Her past ocular history was unremarkable. Ten months earlier, the patient was diagnosed with diffuse large B cell lymphoma (DLBCL) confined to the retroperitoneum, and had completed treatment with R-EPOCH. At the time of diagnosis of DLBCL, she was found to have MRI findings concerning for leptomeningeal involvement but she had no focal symptoms and CSF examination did not show evidence of NHL. She was prophylactically treated with intrathecal methotrexate. Following completion of treatment and three months prior to presentation she had a negative PET/CT scan and was currently considered to be in remission.

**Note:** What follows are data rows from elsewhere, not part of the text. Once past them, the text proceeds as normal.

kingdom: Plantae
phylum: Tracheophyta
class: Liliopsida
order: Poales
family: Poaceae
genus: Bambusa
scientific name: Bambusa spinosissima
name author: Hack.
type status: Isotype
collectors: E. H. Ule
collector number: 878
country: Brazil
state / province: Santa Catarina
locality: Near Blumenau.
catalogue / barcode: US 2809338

Diagnosis and Patient Course
The clinical suspicion for vitreoretinal lymphoma was high given the patient’s recent diagnosis and treatment of DLBCL. The appearance of large anterior vitreous cells, lumpy-bumpy appearance on OCT and fluorescein angiography findings are also consistent with this diagnosis. Repeat staging was performed by the patient’s primary oncologist and no other organ involvement was identified. In a patient with unilateral vitreoretinal lymphoma with no evidence of systemic activity, treatment options include intravitreal methotrexate, external beam radiotherapy and high dose systemic chemotherapy. The patient has opted to proceed with several cycles of systemic chemotherapy including intravenous methotrexate.

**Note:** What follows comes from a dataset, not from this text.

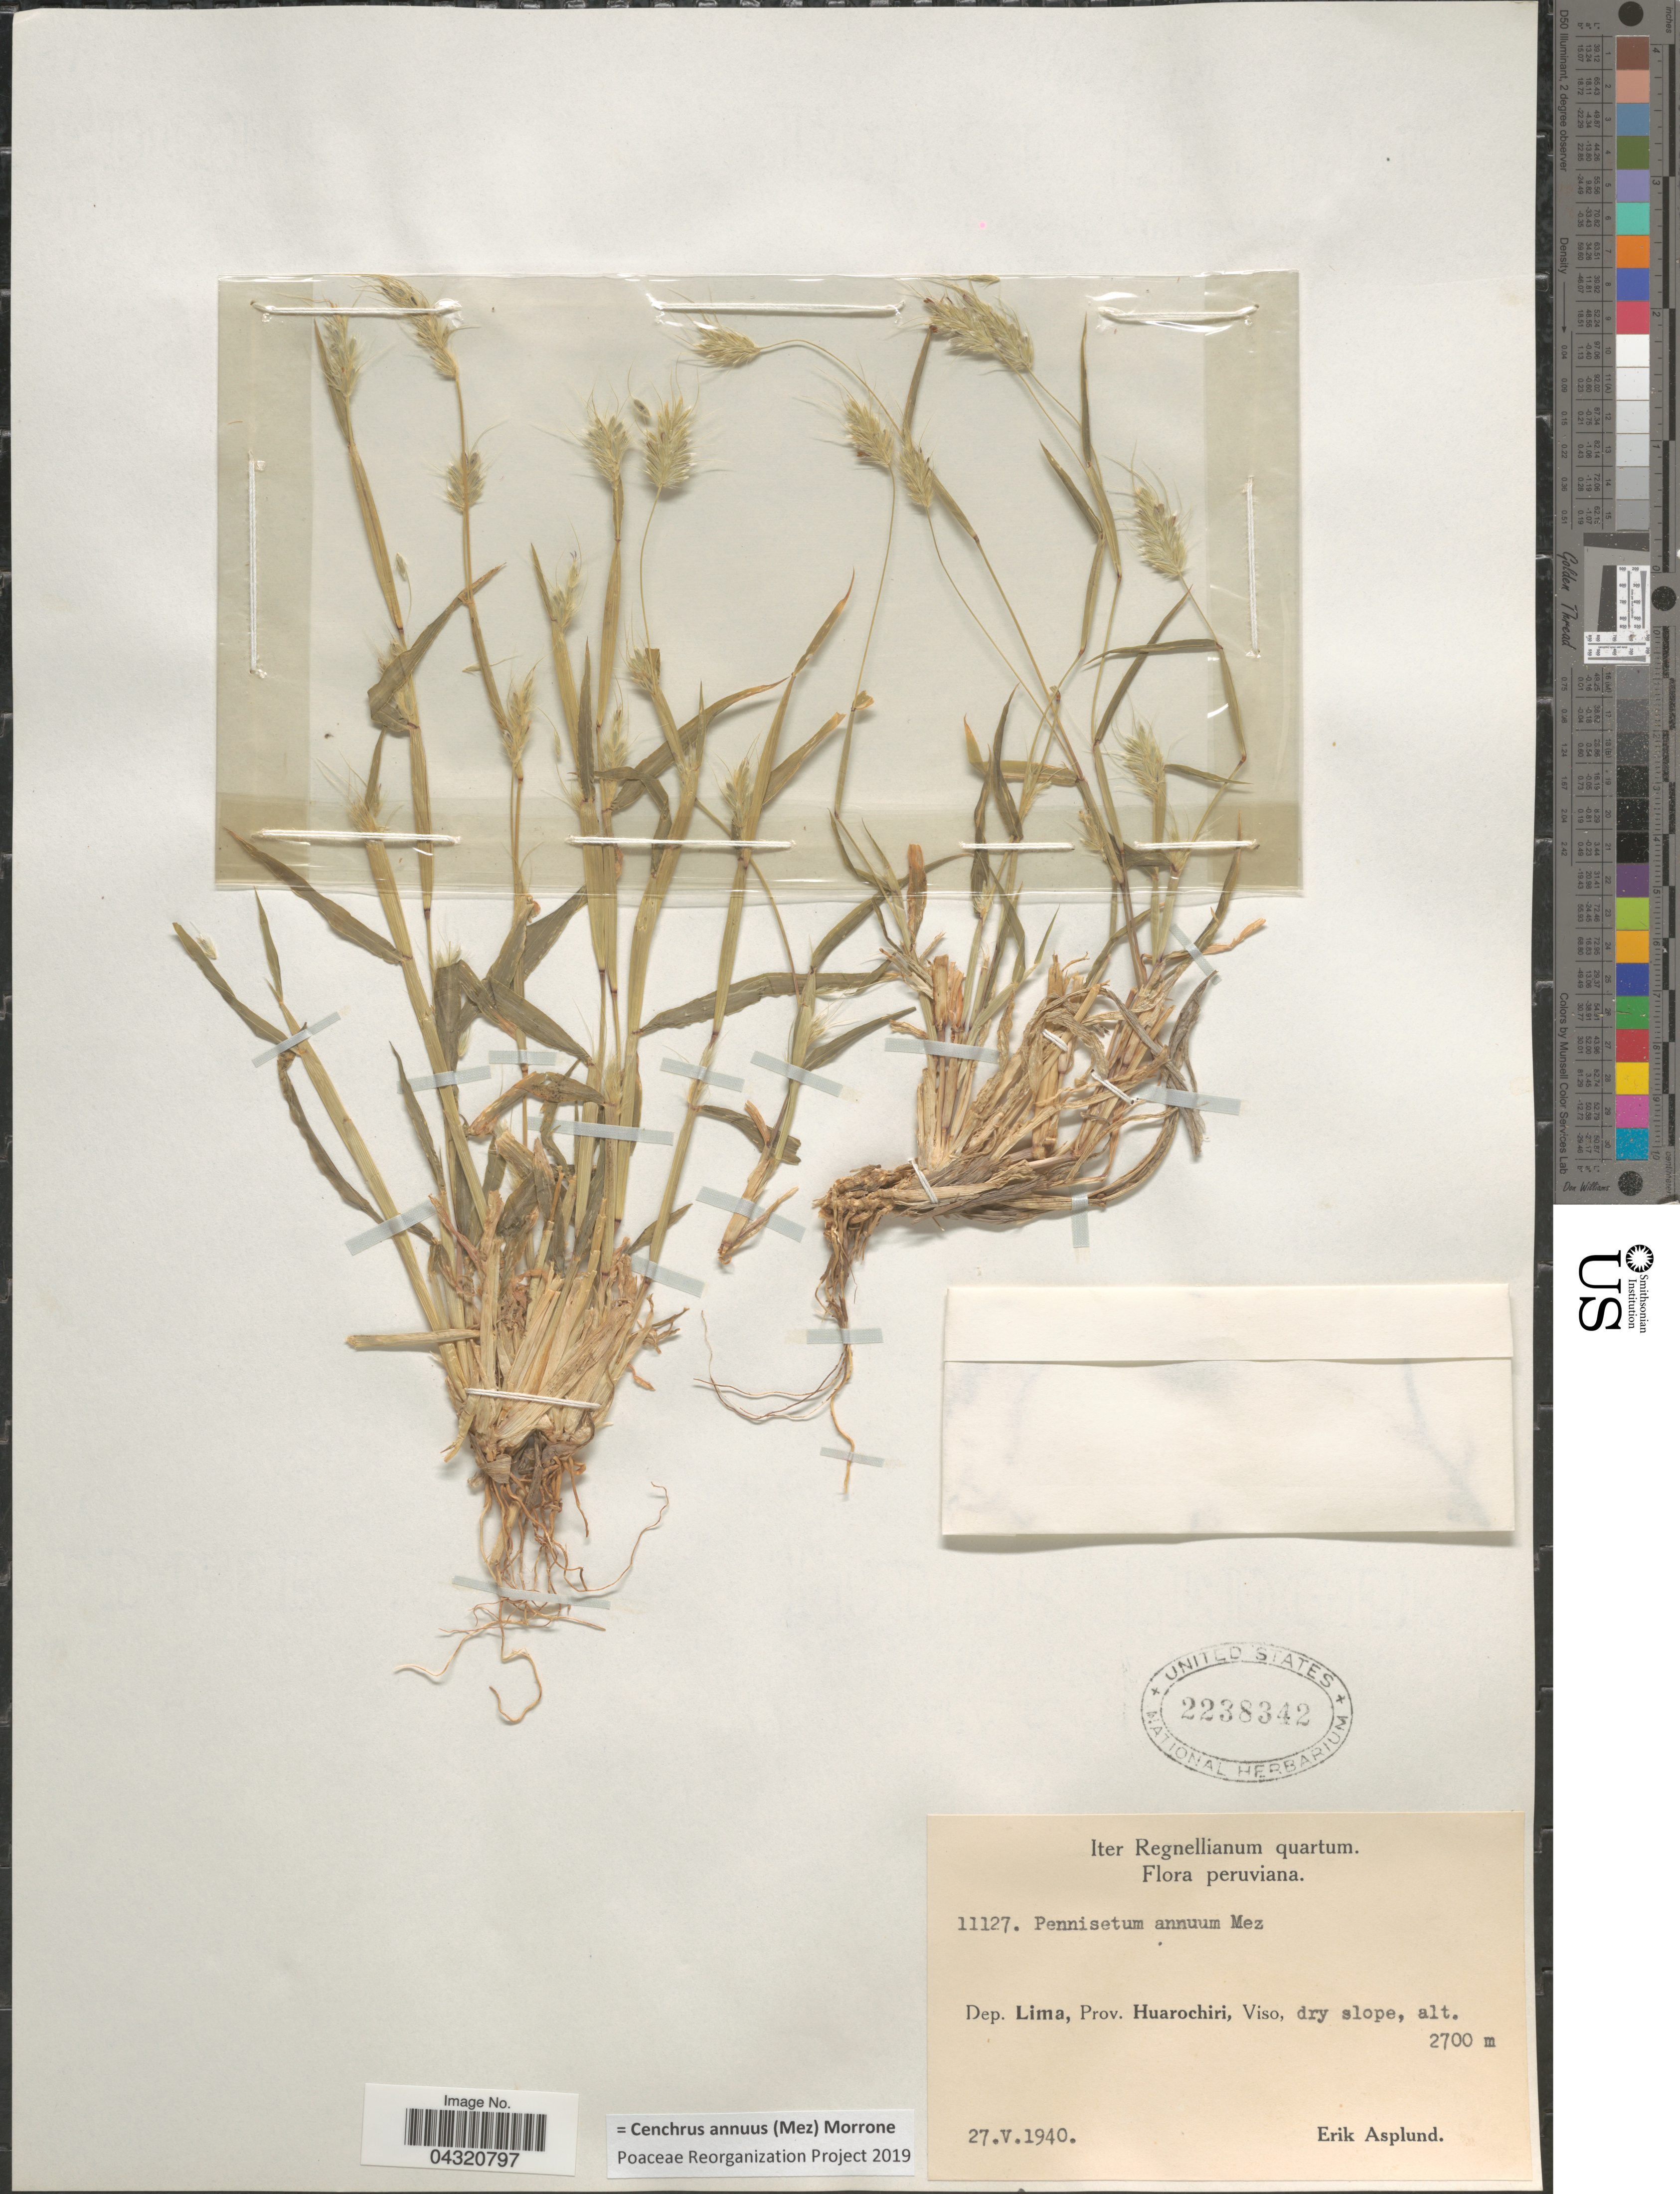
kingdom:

Intraocular lymphomas can be categorized by the region of involvement (vitreoretinal lymphoma (VRL), choroidal lymphoma, and iridial lymphoma). VRL may be either primary or secondary. Primary VRL is considered a subset of CNS lymphoma where as secondary VRL is associated with systemic lymphoma elsewhere in the body.1 Approximately 20% of patients diagnosed with primary CNS lymphoma go on to develop vitreoretinal involvement.2 Of those with primary vitreoretinal lymphoma, up to 90% will subsequently develop CNS involvement.3 Secondary ocular involvement of systemic lymphoma most commonly involves the choroid but can present with vitreoretinal involvement alone in 5% of cases.1
Cytological examination of vitreous or chorioretinal biopsies is the gold standard for diagnosis. Positive biopsies show large atypical lymphoid cells with pleomorphic nuclei, scant basophilic cytoplasm and prominent nucleoli.4 Unfortunately only 50 % of VRL cases yield a positive diagnosis on cytology from vitreous or chorioretinal biopsy.4 PCR for mutation in the MYD88 gene can also be performed on biopsy specimens and aid in a positive diagnosis.5
Treatment of VRL depends on the extent of disease. Management options have been reviewed by Pulido et al. (2018), and the following summarizes their recommendations.6 When disease is unilateral and there is no evidence of CNS or systemic involvement, local therapy can be considered. Local intravitreal therapies include intravitreal methotrexate and/or intravitreal rituximab. Monitoring of treatment efficacy and recurrence while on intravitreal treatment can be performed via aqueous sampling and quantitative testing of interleukin-10. Local treatment with external beam radiotherapy is another alternative for unilateral disease, however the risk of radiation retinopathy needs to be considered. In patients with bilateral VRL, or associated CNS or systemic involvement, systemic treatment with methotrexate or rituximab is often used in conjunction with intravitreal therapy. When there is recurrence of disease, stem cell transplant can also be considered.